Veneto e Friuli Venezia Giulia hanno dato per lungo tempo un’immagine di sviluppo impetuoso, di vitalità produttiva particolare e quasi inimitabile, fondata su piccole e medie aziende a conduzione spesso “padronale”, incentrate sulla produzione di qualità, particolarmente propense all’export, all’innovazione, all’iniziativa imprenditoriale anche rischiosa.
In seguito a un periodo roseo, in tempi recenti c’è stata una flessione importante, innescata dalle difficoltà del settore chimico. A rendere complicata la situazione imprenditoriale si inserisce anche la concorrenza cinese sui prodotti tessili in generale. Secondo la Carini, il Triveneto è il risultato quindi di un mero aggregato di piccole e medie imprese mature che però non hanno sviluppato un modello comune.
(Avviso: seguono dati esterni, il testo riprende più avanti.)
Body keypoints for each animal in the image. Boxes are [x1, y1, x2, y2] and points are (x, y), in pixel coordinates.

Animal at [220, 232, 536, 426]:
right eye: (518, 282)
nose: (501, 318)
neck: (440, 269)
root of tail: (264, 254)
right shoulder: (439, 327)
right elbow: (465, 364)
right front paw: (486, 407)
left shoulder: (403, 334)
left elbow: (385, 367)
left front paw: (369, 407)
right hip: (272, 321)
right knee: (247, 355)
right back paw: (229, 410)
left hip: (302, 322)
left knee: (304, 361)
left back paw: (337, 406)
Hanno fatto un ampio uso del “sommerso”, delle svalutazioni della lira e dell’evasione fiscale senza tuttavia innestarsi in un disegno politico unitario, che diventa l’elemento assente che ha determinato la crisi.
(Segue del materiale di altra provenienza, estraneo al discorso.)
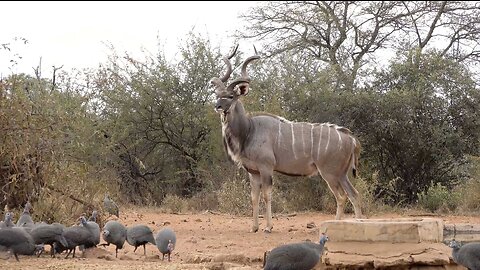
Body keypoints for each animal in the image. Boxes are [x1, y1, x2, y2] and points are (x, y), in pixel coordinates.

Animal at [211, 46, 364, 232]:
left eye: (231, 96)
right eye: (217, 94)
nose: (218, 106)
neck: (249, 130)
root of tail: (351, 138)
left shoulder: (266, 168)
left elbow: (267, 196)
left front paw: (268, 228)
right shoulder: (253, 172)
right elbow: (254, 197)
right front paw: (254, 228)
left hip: (330, 173)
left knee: (342, 196)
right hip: (342, 174)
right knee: (353, 195)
La Carini prosegue sottolineando che oggi è in corso una sorta di rinascita del Triveneto, che perseguita a voler occupare un ruolo importante nella produttività italiana. Il Rapporto 2007 sul Triveneto mostra un Pil in crescita. E’ ancora una ripresa a macchie, non omogenea, ma apparentemente solida, che però porta con sé dei difetti: il Triveneto è chiuso, non coopera con le altre regioni italiane: le vede come avversarie anziché come potenziali partners. Insomma, rimane snobisticamente in una posizione sopraelevata rispetto alle altre regioni, con cui non si apre e non scambia risorse.
Siete d’accordo con le tesi della Carini? Il distretto industriale è un modello sufficiente, che si sussiste da solo (a prescindere dalle politiche comuni adottabili), oppure si avverte un’assenza di una strategia a più ampio respiro, che inevitabilmente blocca lo sviluppo di questa intraprendente zona d’Italia?